Они оба вздрогнули и смущенно взглянули друг на друга, когда к ним вернулся разум и мир снова встал на свое место.
Зигзаг молнии прорезал небо сверху вниз, и по террасе пронесся порыв ветра, кружа листья, сорванные с соседних деревьев.
— Мэдлин? Джарвис? Вы здесь?
Лорд Портлевен, стоя на пороге открытой раздвижной двери, смотрел на террасу, но темнота их скрывала.
Сделав глубокий вдох, Джарвис почувствовал, что его голова перестает кружиться.
— Мы здесь — любуемся грозой.
— А-а. — Закивавшего сиятельство взглянул на небо. — Грандиозно, правда?
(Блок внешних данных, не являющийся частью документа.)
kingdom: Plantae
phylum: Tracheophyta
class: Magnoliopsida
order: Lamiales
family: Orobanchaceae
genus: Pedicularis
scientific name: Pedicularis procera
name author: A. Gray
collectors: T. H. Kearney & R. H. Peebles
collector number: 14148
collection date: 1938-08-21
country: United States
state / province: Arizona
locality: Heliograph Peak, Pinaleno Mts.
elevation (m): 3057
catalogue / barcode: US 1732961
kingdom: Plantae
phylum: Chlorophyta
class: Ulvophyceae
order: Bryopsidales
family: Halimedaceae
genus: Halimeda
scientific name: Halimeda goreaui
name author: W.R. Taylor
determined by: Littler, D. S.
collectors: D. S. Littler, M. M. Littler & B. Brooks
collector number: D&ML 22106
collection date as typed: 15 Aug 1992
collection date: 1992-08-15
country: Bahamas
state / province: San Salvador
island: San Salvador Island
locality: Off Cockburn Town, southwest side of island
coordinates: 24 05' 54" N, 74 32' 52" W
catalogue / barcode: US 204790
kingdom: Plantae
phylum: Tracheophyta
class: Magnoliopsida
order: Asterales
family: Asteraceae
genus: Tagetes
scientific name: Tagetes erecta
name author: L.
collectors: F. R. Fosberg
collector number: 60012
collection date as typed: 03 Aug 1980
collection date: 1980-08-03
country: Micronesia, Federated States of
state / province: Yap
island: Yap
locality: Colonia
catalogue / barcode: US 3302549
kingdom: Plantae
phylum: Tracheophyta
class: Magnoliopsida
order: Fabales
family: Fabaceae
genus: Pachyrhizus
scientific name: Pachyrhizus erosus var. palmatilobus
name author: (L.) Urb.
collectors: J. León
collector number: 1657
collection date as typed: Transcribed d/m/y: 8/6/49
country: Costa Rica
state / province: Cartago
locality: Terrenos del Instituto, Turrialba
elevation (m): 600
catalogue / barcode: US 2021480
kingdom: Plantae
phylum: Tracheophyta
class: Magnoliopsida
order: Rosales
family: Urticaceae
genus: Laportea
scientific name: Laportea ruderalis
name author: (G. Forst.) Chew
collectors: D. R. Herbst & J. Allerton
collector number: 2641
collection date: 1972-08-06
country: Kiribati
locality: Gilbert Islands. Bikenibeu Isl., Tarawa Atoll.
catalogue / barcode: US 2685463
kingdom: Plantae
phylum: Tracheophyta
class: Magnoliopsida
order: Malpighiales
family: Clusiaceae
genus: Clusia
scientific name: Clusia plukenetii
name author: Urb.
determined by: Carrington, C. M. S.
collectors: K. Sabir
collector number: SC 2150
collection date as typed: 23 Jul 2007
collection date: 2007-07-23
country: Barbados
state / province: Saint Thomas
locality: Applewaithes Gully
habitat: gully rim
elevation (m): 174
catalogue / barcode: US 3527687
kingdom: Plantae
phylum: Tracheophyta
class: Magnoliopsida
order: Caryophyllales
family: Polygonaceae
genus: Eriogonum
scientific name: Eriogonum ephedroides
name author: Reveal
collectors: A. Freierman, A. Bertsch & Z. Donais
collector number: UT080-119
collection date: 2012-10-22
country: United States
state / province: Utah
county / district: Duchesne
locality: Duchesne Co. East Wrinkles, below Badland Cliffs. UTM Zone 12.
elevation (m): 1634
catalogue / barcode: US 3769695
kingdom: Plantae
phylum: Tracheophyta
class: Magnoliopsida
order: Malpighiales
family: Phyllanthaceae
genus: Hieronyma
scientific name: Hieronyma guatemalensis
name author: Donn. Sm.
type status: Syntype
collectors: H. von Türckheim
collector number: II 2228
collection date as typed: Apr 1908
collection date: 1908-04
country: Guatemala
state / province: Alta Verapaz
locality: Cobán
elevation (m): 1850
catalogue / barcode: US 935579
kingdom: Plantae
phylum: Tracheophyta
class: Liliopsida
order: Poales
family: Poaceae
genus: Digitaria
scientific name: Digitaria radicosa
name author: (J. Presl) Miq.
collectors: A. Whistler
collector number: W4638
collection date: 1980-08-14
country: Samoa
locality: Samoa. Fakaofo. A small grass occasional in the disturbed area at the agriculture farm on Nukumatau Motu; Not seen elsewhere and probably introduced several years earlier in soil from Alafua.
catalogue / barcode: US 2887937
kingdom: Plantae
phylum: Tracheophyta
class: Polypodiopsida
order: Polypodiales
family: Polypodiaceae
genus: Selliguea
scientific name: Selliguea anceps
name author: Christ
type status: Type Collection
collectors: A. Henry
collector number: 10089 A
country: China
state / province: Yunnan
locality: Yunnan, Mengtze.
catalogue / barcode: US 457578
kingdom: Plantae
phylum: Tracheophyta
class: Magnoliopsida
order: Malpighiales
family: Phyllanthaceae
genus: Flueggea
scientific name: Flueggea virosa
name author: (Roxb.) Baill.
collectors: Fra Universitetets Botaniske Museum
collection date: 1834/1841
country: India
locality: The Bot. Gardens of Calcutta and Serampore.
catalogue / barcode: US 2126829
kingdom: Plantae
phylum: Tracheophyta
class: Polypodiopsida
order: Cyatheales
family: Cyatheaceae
Но лучше вернуться в дом — вот-вот пойдет дождь.
Освободившись из объятий Джарвиса, Мэдлин сделала шаг назад, и Джарвис, повернувшись, взял ее под локоть и пошел рядом с ней — совершенно невозмутимо — по террасе обратно к дому, где другие гости, прильнув к окнам, наблюдали за грозовым небом.
Мэдлин задержалась возле двери, и Джарвис, тоже остановившись, взглянул сначала на небо, а потом на нее.
— Это… волшебство, неистовство, восторг.
— И опасность.
Она ответила на его взгляд и, повернувшись, прошла в дверь.
Джарвис последовал за ней, нисколько не сомневаясь, что Мэдлин, как и он, говорила не о грозе.
На следующее утро Джарвис уселся в кожаное кресло, стоявшее у письменного стола в кабинете-библиотеке, и, откинувшись назад, подняв и скрестив в лодыжках ноги, занялся чтением последних сообщений, которые прислал ему его лондонский управляющий, но прошло не более десяти минут, как дверь отворилась.
— Мисс Гаскойн, милорд.
Подняв голову, Джарвис с удивлением увидел, что Ситуэлл отступил в сторону от открытой двери, позволяя Мэдлин промаршировать в библиотеку.
Промаршировать, прошагать, прошествовать — безусловно, ничего похожего на более мягкое «войти».
— Благодарю вас, Ситуэлл, — отпустила она дворецкого коротким кивком.
Ситуэлл поклонился и вопросительно посмотрел на Джарвиса, а когда тот кивнул, удалился из комнаты, закрыв за собой дверь.
Остановившись посреди комнаты, Мэдлин с заметным раздражением стягивала перчатки. На ней было дорожное платье, а не ее костюм для верховой езды, так что она, по всей видимости, приехала в экипаже. Она, должно быть, выехала сразу же после завтрака — заключил Джарвис, взглянув на часы, стоявшие на камине, и встал.